╔══

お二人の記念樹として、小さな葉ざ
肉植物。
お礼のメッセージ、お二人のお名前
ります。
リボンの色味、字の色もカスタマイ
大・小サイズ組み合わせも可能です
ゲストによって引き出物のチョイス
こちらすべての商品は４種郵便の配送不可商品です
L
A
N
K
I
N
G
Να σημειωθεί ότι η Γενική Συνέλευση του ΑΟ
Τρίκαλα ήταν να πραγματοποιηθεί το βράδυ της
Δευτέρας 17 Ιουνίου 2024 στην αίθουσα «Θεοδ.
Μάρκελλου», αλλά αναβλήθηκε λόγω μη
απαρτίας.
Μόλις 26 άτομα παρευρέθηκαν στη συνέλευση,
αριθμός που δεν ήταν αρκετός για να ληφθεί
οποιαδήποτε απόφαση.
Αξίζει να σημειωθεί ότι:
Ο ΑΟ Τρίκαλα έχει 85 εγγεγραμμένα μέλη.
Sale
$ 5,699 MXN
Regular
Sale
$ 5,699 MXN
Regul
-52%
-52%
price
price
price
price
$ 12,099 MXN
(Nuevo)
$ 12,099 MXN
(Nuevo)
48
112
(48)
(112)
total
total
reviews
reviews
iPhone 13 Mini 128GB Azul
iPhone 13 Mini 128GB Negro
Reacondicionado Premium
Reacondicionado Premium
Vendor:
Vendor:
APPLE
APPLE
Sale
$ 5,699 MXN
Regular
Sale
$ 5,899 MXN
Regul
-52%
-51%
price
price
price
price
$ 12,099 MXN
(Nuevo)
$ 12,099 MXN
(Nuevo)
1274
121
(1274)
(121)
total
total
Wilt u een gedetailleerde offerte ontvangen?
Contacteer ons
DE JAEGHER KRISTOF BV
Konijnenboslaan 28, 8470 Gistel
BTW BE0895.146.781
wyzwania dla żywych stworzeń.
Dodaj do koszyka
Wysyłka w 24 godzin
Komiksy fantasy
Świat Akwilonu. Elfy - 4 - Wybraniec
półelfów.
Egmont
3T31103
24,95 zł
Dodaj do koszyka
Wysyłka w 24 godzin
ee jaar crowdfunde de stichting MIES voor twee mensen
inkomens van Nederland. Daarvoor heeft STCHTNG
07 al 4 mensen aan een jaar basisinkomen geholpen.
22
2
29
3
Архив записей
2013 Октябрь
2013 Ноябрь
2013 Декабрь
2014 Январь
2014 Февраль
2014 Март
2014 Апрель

╚══

* Work to complete
The full set of records should be duplicated exactly.

* Problem solution
お二人の記念樹として、小さな葉ざ
肉植物。
お礼のメッセージ、お二人のお名前
ります。
リボンの色味、字の色もカスタマイ
大・小サイズ組み合わせも可能です
ゲストによって引き出物のチョイス
こちらすべての商品は４種郵便の配送不可商品です
L
A
N
K
I
N
G
Να σημειωθεί ότι η Γενική Συνέλευση του ΑΟ
Τρίκαλα ήταν να πραγματοποιηθεί το βράδυ της
Δευτέρας 17 Ιουνίου 2024 στην αίθουσα «Θεοδ.
Μάρκελλου», αλλά αναβλήθηκε λόγω μη
απαρτίας.
Μόλις 26 άτομα παρευρέθηκαν στη συνέλευση,
αριθμός που δεν ήταν αρκετός για να ληφθεί
οποιαδήποτε απόφαση.
Αξίζει να σημειωθεί ότι:
Ο ΑΟ Τρίκαλα έχει 85 εγγεγραμμένα μέλη.
Sale
$ 5,699 MXN
Regular
Sale
$ 5,699 MXN
Regul
-52%
-52%
price
price
price
price
$ 12,099 MXN
(Nuevo)
$ 12,099 MXN
(Nuevo)
48
112
(48)
(112)
total
total
reviews
reviews
iPhone 13 Mini 128GB Azul
iPhone 13 Mini 128GB Negro
Reacondicionado Premium
Reacondicionado Premium
Vendor:
Vendor:
APPLE
APPLE
Sale
$ 5,699 MXN
Regular
Sale
$ 5,899 MXN
Regul
-52%
-51%
price
price
price
price
$ 12,099 MXN
(Nuevo)
$ 12,099 MXN
(Nuevo)
1274
121
(1274)
(121)
total
total
Wilt u een gedetailleerde offerte ontvangen?
Contacteer ons
DE JAEGHER KRISTOF BV
Konijnenboslaan 28, 8470 Gistel
BTW BE0895.146.781
wyzwania dla żywych stworzeń.
Dodaj do koszyka
Wysyłka w 24 godzin
Komiksy fantasy
Świat Akwilonu. Elfy - 4 - Wybraniec
półelfów.
Egmont
3T31103
24,95 zł
Dodaj do koszyka
Wysyłka w 24 godzin
ee jaar crowdfunde de stichting MIES voor twee mensen
inkomens van Nederland. Daarvoor heeft STCHTNG
07 al 4 mensen aan een jaar basisinkomen geholpen.
22
2
29
3
Архив записей
2013 Октябрь
2013 Ноябрь
2013 Декабрь
2014 Январь
2014 Февраль
2014 Март
2014 Апрель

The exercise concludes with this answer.